Suspicions have arisen that Minister of Internal Affairs and Communications Ryota Takeda prompted a ministry bureaucrat to avoid giving clear testimony in the Japanese Diet during deliberations over a violation of foreign investment rules by broadcasting company Tohokushinsha Film Corp.
The focus of the issue is whether a person in charge at the company who became aware of the violation reported that fact to the Ministry of Internal Affairs and Communications.
An opposition legislator asked a ministry official whether such a report had been made to the ministry during a meeting of the House of Representatives Budget Committee. But before the official spoke, Takeda, who was sitting in the Cabinet minister's section, could be heard saying, "I have no recollection." The official then repeatedly responded, "I have no recollection."

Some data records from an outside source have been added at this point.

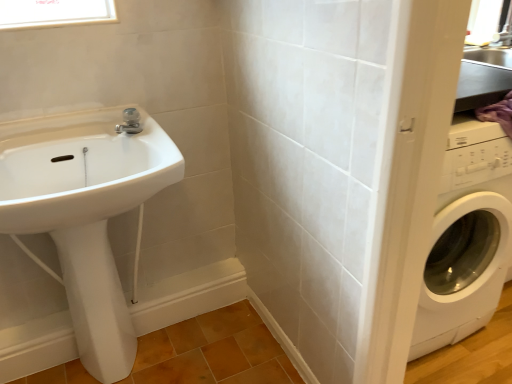
The width and height of the screenshot is (512, 384). I want to click on white glossy bidet at lower left, so click(96, 301).

Find the location of `white glossy sink at left`. white glossy sink at left is located at coordinates (80, 169).

Locate an element on the screen. white glossy bidet at lower left is located at coordinates (96, 301).

Does satin nickel faucet at upper center have a larger size compared to white glossy bidet at lower left?

No, satin nickel faucet at upper center is not bigger than white glossy bidet at lower left.

Between satin nickel faucet at upper center and white glossy bidet at lower left, which one has less height?

satin nickel faucet at upper center is shorter.

From a real-world perspective, which object stands above the other?

satin nickel faucet at upper center, from a real-world perspective.

Which is behind, point (129, 116) or point (79, 283)?

The point (129, 116) is behind.

Is clear glass window at upper left next to white glossy sink at left?

No, clear glass window at upper left is not in contact with white glossy sink at left.

From the image's perspective, does clear glass window at upper left appear lower than white glossy sink at left?

Incorrect, from the image's perspective, clear glass window at upper left is higher than white glossy sink at left.

You are a GUI agent. You are given a task and a screenshot of the screen. Output one action in this format:
    pyautogui.click(x=<x>, y=<y>)
    Task: Click on the window that is on the left side of white glossy sink at left
    The width and height of the screenshot is (512, 384).
    Given the screenshot: What is the action you would take?
    pyautogui.click(x=54, y=13)

Which object is more forward, clear glass window at upper left or white glossy sink at left?

white glossy sink at left.

Between point (55, 14) and point (128, 117), which one is positioned in front?

Positioned in front is point (55, 14).

Which is in front, clear glass window at upper left or satin nickel faucet at upper center?

clear glass window at upper left.

Is clear glass window at upper left inside the boundaries of satin nickel faucet at upper center, or outside?

clear glass window at upper left lies outside satin nickel faucet at upper center.

Visually, is clear glass window at upper left positioned to the left or to the right of satin nickel faucet at upper center?

Clearly, clear glass window at upper left is on the left of satin nickel faucet at upper center in the image.

Considering the relative sizes of white glossy sink at left and white glossy bidet at lower left in the image provided, is white glossy sink at left bigger than white glossy bidet at lower left?

Correct, white glossy sink at left is larger in size than white glossy bidet at lower left.

From a real-world perspective, is white glossy sink at left physically located above or below white glossy bidet at lower left?

white glossy sink at left is situated higher than white glossy bidet at lower left in the real world.

Is white glossy sink at left to the right of white glossy bidet at lower left from the viewer's perspective?

Yes.

Which of these two, white glossy sink at left or white glossy bidet at lower left, stands taller?

With more height is white glossy bidet at lower left.

Can you confirm if white glossy bidet at lower left is positioned to the left of white glossy sink at left?

Indeed, white glossy bidet at lower left is positioned on the left side of white glossy sink at left.

You are a GUI agent. You are given a task and a screenshot of the screen. Output one action in this format:
    pyautogui.click(x=<x>, y=<y>)
    Task: Click on the sink above the white glossy bidet at lower left (from a real-world perspective)
    
    Given the screenshot: What is the action you would take?
    pyautogui.click(x=80, y=169)

Is white glossy bidet at lower left not within white glossy sink at left?

Yes.

From a real-world perspective, which is physically below, satin nickel faucet at upper center or clear glass window at upper left?

satin nickel faucet at upper center.

Does satin nickel faucet at upper center have a greater height compared to clear glass window at upper left?

No.

Does satin nickel faucet at upper center have a smaller size compared to clear glass window at upper left?

Yes.

From the image's perspective, is satin nickel faucet at upper center over clear glass window at upper left?

No.

Is clear glass window at upper left not near white glossy bidet at lower left?

No, there isn't a large distance between clear glass window at upper left and white glossy bidet at lower left.

Based on their sizes in the image, would you say clear glass window at upper left is bigger or smaller than white glossy bidet at lower left?

Clearly, clear glass window at upper left is smaller in size than white glossy bidet at lower left.

Which is closer, (6, 15) or (117, 371)?

Point (6, 15)

At what (x,y) coordinates should I click in order to perform the action: click on tap positioned vertically above the white glossy bidet at lower left (from a real-world perspective). Please return your answer as a coordinate pair (x, y). The width and height of the screenshot is (512, 384). Looking at the image, I should click on (130, 122).

At what (x,y) coordinates should I click in order to perform the action: click on sink in front of the clear glass window at upper left. Please return your answer as a coordinate pair (x, y). The image size is (512, 384). Looking at the image, I should click on (80, 169).

Considering their positions, is white glossy sink at left positioned further to clear glass window at upper left than satin nickel faucet at upper center?

white glossy sink at left is further to clear glass window at upper left.

Considering their positions, is clear glass window at upper left positioned further to white glossy sink at left than satin nickel faucet at upper center?

clear glass window at upper left is positioned further to the anchor white glossy sink at left.

Looking at the image, which one is located closer to satin nickel faucet at upper center, white glossy bidet at lower left or white glossy sink at left?

Among the two, white glossy sink at left is located nearer to satin nickel faucet at upper center.

Considering their positions, is white glossy sink at left positioned closer to clear glass window at upper left than white glossy bidet at lower left?

white glossy sink at left is closer to clear glass window at upper left.

Considering their positions, is clear glass window at upper left positioned closer to satin nickel faucet at upper center than white glossy sink at left?

white glossy sink at left lies closer to satin nickel faucet at upper center than the other object.

From the picture: Looking at the image, which one is located closer to white glossy sink at left, satin nickel faucet at upper center or white glossy bidet at lower left?

The object closer to white glossy sink at left is satin nickel faucet at upper center.

Based on the photo, based on their spatial positions, is white glossy bidet at lower left or satin nickel faucet at upper center further from white glossy sink at left?

white glossy bidet at lower left.

Looking at the image, which one is located further to satin nickel faucet at upper center, white glossy bidet at lower left or clear glass window at upper left?

The object further to satin nickel faucet at upper center is white glossy bidet at lower left.

Where is `sink between satin nickel faucet at upper center and white glossy bidet at lower left in the vertical direction`? The image size is (512, 384). sink between satin nickel faucet at upper center and white glossy bidet at lower left in the vertical direction is located at coordinates (80, 169).

The height and width of the screenshot is (384, 512). I want to click on sink between clear glass window at upper left and white glossy bidet at lower left vertically, so pos(80,169).

Identify the location of tap between clear glass window at upper left and white glossy bidet at lower left from top to bottom. This screenshot has height=384, width=512. (130, 122).

Locate an element on the screen. tap between clear glass window at upper left and white glossy sink at left in the vertical direction is located at coordinates (130, 122).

Takeda maintained that he never gave any directions or orders regarding the official's testimony. But if the head of a ministry says such a thing in front of a subordinate, then it would be normal for the official to construe that as an instruction. The explanation that his comment "somehow popped out, perhaps unconsciously," fails to hold water.
If the company did indeed report the violation to the communications ministry, it would mean that the ministry overlooked an illegal state of affairs. The testimony from both sides on the issue is conflicting, but it can't be helped if Takeda is seen as turning his back on an investigation into the truth.
Takeda has also continued to give insincere testimony in the Diet regarding the problem of wining and dining by telecoms giant Nippon Telegraph and Telephone Corp. (NTT). On the question of whether there had been any dinner meetings with NTT's president, Takeda reiterated, "We would never join in dinner meetings that would invite the suspicion of the people," and evaded responses for a week. It was only after a report from weekly magazine Shukan Bunshun surfaced that he made a turnaround and admitted that a dinner meeting had taken place.
Ministerial rules ban actions inviting public suspicion, such as receiving entertainment from related parties. If officials were not in violation of these rules, then surely they could have acknowledged the meeting from the outset and explained it, putting an end to the matter.
The stance of not squarely responding to questions and then acknowledging the acts after reports surface only deeps public suspicions and increases distrust in politics.
In November last year, when one dinner meeting took place, NTT was proceeding to make NTT Docomo Inc. a wholly owned subsidiary, and its approach to lowering mobile phone fees was in the spotlight.
Takeda said he was invited to take part in the dinner meeting by another business figure, and that he was not aware that NTT's president was there. But it is unnatural for him to say that he joined in a meeting without being aware of who else was attending.
Takeda needs awareness that he heads an organization under suspicion. If he does not reform his stance of making light of the Diet, then he will have a hard time recovering public trust.